这时候有人在旁边巧妙引导几句,他们立刻就会跳起来。
风云会赌约,是因为西突莫谟突私下给过保证,赌筹才敢放那么大,结果莫谟突输了,脸却是自己丢了。
举兵长途奔袭,借道室韦高丽,攻击燕郡,也是莫谟突出的主意,保证万无一失,所得利益分配可以商量。他们东突帮了忙,那小一万精兵里,有近三千是东突出的。结果,莫谟突又输了。
不但仗打输了,还折了自家一个王子触木罗。
嗯,还失去了一个附属国,室韦造反了。
东西突对外一体,对内却是各过各的,矛盾并不少。
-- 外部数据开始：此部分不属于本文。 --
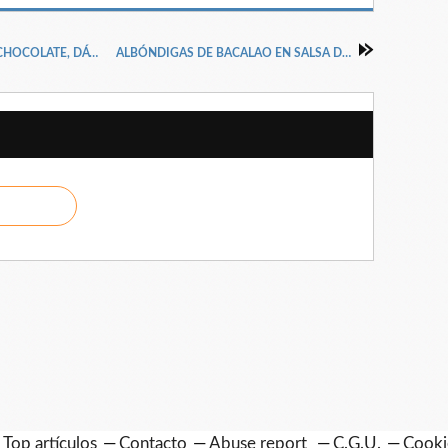
BOCADITOS DE HOJALDRE RELLENOS DE CHOCOLATE, DÁTILES Y ALMENDRAS
ALBÓNDIGAS DE BACALAO EN SALSA DE ALMENDRAS
Top artículos
Contacto
Abuse report
C.G.U.
Cooki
室韦在东突边上,西突是可以占点小便宜,但大部分利益,都是东突的,现在人反了,自己损失大了。
因此事,引来诸国舆论,东突评价变低,想搭上的契丹也跑了,什么联盟搞关系,人家根本不理了!
自己国力的大幅度消减,就是对头国力的大幅度上升。物资不丰,民心不正,士气不足,今年年底怎么跟大安干仗?这个冬天怎么过?
自家吃了这么大亏,而西突只是折了些兵马,伤了个皇子,养养就能回来。
说好的胜一起胜败一起败呢!
和着赢了,一切顺利,西突占下燕郡,扬眉吐气,军心大涨,他们只能跟着喝点汤,对自己名声,士气无襄助之事,输了,就他东突自己吃亏!
越想越恨,越想越不甘心,东突就跟西突杠上了……
两国撕的乌烟瘴气,杨暄就与崔俣在旁掩唇偷笑。
这俩人也坏,崔俣冲着两国积年矛盾,有嫌隙的地方使劲,将矛盾点撕开,激化扩大,离间计使出了极致,争取让两方一见面就吵,不见面也隔空骂;杨暄就同张掖穆老将军,与鄯善杨煦分别通气,让他们派一支手下,扮成西突军或探子细作,在对方地盘上晃……
一边不留手的伸手搅浑水,他们还一边联合几个别的国家敲边鼓,鼓励他们使劲玩,痛快的玩,撕就要撕个爽!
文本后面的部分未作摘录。